ACTION ITEM >> Count the lines in the entries that contain "کردند". Say the number and nothing more.

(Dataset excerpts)
--------------------------------------------------

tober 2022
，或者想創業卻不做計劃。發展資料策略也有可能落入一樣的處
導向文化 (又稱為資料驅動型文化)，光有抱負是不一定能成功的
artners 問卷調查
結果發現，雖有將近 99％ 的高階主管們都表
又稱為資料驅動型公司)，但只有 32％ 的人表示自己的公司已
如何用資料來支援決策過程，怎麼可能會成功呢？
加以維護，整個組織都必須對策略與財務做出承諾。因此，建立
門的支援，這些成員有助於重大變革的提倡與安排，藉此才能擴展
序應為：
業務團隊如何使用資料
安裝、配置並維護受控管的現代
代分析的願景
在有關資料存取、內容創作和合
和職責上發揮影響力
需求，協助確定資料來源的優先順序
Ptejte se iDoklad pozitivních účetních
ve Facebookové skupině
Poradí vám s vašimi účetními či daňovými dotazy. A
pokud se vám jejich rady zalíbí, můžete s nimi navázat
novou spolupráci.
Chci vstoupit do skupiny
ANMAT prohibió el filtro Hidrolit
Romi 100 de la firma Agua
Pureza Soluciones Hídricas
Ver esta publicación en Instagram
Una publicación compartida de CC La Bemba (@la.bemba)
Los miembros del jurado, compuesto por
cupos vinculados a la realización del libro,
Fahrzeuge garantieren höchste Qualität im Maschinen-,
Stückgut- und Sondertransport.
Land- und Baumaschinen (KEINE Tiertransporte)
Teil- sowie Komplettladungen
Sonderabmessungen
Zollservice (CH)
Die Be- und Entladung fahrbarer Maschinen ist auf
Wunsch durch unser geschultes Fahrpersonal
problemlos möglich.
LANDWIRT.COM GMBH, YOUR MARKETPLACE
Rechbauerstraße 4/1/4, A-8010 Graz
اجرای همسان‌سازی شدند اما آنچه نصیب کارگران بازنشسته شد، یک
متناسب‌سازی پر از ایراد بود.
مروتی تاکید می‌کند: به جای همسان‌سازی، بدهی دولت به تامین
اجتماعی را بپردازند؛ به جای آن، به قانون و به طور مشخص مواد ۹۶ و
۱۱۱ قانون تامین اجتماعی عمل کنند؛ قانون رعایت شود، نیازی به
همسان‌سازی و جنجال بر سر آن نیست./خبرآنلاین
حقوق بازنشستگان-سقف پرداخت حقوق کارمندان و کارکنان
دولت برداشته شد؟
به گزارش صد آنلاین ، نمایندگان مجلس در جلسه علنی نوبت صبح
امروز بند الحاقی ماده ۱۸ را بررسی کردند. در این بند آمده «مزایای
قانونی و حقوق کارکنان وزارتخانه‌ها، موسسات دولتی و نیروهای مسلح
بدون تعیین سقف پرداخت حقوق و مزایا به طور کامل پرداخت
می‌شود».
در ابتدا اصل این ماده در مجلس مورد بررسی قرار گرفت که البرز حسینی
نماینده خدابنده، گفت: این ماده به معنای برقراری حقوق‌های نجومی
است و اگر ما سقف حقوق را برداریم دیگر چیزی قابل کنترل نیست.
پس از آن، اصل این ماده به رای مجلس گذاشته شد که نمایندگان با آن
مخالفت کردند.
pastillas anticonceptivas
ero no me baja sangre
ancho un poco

--------------------------------------------------

TASK RESPONSE >> 2